Technology

TikTok’s turnover grew by 545% in Europe last year — but losses are mounting


TikTok app logo on the App Store.

Jakub Porzycki | NurPhoto | Getty Images

LONDON — TikTok’s turnover in Europe grew 545% to $170.8 million last year as advertisers upped their spending on the platform, according to a filing with the U.K.’s company registry on Monday.

The filing, submitted to Companies House, shows how TikTok has invested heavily in scaling up its European business as it looks to take on rivals like Facebook, Instagram, YouTube, and Snap.

Losses at the Chinese-owned firm soared from $118.7 million in 2019 to $644.3 million in 2020.

Staff have been one of TikTok’s biggest expenses. The company’s headcount in Europe rose by over 1,000 people last year, going from 208 in 2019 to 1,294 in 2020. TikTok did not immediately respond when CNBC asked how many staff it has elsewhere in the world. But in July the firm said it wanted to increase its U.S. workforce from 1,400 to 10,000.

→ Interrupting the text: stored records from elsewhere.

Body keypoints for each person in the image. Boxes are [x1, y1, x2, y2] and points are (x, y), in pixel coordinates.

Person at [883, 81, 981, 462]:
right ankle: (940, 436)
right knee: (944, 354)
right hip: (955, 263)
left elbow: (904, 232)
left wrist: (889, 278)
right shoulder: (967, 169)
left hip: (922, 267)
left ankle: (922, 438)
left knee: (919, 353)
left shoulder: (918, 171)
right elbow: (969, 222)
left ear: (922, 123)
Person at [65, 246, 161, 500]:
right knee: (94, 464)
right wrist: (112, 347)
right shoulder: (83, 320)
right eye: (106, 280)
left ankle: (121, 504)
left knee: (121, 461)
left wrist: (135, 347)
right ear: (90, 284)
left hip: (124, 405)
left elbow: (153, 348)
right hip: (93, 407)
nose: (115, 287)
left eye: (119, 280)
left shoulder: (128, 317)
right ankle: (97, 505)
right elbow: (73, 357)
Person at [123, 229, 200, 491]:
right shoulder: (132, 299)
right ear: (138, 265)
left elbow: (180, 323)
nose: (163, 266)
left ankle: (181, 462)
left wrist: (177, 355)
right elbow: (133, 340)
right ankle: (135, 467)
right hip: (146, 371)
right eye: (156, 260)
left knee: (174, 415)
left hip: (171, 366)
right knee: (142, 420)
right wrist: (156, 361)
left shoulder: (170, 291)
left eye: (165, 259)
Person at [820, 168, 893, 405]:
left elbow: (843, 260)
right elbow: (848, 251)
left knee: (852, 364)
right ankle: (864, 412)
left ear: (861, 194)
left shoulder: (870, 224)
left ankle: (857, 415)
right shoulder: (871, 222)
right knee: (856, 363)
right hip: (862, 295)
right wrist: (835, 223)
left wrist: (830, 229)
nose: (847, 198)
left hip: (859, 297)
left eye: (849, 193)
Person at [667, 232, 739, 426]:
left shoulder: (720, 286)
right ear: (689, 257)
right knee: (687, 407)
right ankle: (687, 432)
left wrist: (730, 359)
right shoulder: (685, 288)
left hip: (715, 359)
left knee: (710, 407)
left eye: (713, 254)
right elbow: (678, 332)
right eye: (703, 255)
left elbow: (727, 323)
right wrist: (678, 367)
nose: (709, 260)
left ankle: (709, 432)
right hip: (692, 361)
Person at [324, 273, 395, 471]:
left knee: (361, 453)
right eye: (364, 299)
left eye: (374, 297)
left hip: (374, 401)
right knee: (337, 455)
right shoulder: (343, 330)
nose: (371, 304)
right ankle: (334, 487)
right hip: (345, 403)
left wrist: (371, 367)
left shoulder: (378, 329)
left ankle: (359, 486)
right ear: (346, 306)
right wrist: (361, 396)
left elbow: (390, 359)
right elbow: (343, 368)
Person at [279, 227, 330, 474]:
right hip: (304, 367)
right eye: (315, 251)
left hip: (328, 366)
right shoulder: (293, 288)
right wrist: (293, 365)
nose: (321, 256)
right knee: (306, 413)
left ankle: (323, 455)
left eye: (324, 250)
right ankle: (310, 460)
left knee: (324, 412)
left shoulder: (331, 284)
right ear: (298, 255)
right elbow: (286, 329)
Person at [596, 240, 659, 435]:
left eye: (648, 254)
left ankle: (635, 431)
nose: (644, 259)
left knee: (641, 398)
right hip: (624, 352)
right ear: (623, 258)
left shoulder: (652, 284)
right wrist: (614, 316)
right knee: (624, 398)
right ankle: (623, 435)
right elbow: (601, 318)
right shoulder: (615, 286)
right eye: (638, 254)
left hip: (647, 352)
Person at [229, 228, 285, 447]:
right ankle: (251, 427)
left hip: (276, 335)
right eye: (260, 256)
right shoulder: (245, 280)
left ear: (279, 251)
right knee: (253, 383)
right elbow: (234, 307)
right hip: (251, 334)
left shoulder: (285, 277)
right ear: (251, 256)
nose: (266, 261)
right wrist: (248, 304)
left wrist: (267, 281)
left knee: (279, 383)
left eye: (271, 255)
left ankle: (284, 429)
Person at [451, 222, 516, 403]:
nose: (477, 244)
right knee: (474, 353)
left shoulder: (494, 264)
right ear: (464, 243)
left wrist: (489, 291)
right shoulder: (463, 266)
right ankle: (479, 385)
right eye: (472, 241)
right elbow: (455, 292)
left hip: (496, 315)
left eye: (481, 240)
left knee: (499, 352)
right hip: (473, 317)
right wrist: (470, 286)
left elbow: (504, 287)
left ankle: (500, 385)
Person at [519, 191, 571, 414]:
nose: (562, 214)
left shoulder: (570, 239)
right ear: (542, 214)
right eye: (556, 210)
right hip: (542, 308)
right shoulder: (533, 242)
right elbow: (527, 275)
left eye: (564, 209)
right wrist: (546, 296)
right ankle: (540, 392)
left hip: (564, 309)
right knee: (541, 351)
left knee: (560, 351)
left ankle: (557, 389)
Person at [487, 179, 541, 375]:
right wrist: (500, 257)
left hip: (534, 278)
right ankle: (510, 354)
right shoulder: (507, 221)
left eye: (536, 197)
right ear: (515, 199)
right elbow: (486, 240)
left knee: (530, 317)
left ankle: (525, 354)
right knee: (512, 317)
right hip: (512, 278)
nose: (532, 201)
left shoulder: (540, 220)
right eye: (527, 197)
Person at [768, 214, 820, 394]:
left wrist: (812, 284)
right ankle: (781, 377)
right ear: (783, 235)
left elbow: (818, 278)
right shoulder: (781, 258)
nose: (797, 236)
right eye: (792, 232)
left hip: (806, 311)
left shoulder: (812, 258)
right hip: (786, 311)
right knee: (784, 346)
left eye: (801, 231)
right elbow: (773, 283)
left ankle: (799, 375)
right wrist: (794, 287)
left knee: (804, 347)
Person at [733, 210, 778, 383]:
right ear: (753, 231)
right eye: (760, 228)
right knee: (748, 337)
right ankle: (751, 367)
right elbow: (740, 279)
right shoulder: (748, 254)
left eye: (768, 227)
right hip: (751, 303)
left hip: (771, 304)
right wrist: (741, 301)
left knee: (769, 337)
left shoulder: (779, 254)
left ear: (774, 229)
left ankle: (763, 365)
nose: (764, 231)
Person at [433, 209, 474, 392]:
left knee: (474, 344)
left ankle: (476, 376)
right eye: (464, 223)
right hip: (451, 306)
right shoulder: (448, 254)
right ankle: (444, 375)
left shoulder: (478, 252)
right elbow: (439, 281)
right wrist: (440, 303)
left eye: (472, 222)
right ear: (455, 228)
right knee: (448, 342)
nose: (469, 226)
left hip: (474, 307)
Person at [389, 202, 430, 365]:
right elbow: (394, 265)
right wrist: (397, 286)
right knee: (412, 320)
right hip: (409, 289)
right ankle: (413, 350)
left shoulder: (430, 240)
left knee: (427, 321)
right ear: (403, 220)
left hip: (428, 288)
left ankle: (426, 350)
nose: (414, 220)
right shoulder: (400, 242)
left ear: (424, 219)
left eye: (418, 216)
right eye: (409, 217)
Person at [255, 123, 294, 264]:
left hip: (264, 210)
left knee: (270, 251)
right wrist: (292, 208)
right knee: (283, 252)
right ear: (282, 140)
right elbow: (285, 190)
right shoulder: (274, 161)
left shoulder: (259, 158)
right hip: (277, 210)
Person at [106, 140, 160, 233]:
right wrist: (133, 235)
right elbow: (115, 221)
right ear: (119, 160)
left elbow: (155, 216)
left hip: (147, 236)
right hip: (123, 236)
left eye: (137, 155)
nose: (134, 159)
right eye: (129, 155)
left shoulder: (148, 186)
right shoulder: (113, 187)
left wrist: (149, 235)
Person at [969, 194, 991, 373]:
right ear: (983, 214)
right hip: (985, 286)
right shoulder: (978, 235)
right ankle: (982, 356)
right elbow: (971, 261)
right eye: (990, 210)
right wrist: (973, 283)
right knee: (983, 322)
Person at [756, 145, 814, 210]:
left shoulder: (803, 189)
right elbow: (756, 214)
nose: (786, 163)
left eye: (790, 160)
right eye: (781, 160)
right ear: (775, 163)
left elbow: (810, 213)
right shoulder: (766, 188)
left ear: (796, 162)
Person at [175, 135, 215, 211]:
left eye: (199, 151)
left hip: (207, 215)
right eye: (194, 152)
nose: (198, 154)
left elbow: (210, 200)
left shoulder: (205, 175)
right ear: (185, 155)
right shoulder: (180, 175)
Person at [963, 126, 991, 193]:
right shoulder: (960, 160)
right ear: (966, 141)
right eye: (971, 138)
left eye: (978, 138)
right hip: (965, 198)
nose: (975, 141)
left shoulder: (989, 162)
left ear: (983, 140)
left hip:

Beyond staff, TikTok also spent $344.9 million on selling and marketing expenses in 2020, up from $110.3 million in 2019, according to the filing.

TikTok’s popularity has boomed in the last three years and last week it announced that it has 1 billion monthly active users on its platform, up 45% on July 2020.

TikTok said it had about 55 million global users by Jan. 2018. That number grew to more than 271 million by Dec. 2018 and 507 million by Dec. 2019. The company reported nearly 700 million monthly active users last summer.

But TikTok is aware that the growth may not last forever. The company, which is owned by China’s ByteDance, noted under a “business risk” section that it “faces competition from internet companies that operate content-based social platforms.” Indeed, Facebook and Snap are among TikTok’s biggest competitors and they’re all fighting for advertising dollars.

The size of these social media companies has led them to come under increasing levels of scrutiny from regulators in recent years. Under a “compliance risk” section of the filing, TikTok noted that it is “subject to a range of new and existing laws in a regulatory landscape that can change.”

The company has faced a number of setbacks, including a possible U.S. ban after the former Trump administration deemed its data storage and security a national security risk.

TikTok was to be sold to an American company if it wanted to keep operating widely, with Oracle later being named as its “trusted technology provider.”

However, President Joe Biden’s ascension to the White House allowed the company to continue operating as normal. In February, The Wall Street Journal reported that the Oracle deal had been “shelved indefinitely.” Biden this summer also signed an executive order that sets criteria for the government to evaluate the risk of apps connected to foreign adversaries.

Culture concerns

The dramatic increase in TikTok’s European headcount comes even though some people have been turning down jobs at the video-sharing company over fears that it has a so-called 996 culture.

The 996 culture is practiced by some companies in China. The name is derived from the employees’ requirement of working from 9 a.m. to 9 p.m. for six days in a week, which works out at 72 hours per week. Meanwhile, the norm in the U.S. and the U.K. is around 40 hours per week, although many workers go over this. It’s illegal to work more than 48 hours per week in the U.K. on average. TikTok denied that such a culture exists.

“Like any fast-growing start up, employees work hard at TikTok and some functions occasionally have emergency off-hours work, but we absolutely do not have ‘996′ policies,” a spokesperson told CNBC in May.

They added: “Teams like user support or safety, whose work requires round the clock coverage, stagger on-call hours to arrange continuous service for our customers. As our employees continue to scale, requests that fall outside of working hours are the exception rather than the norm.”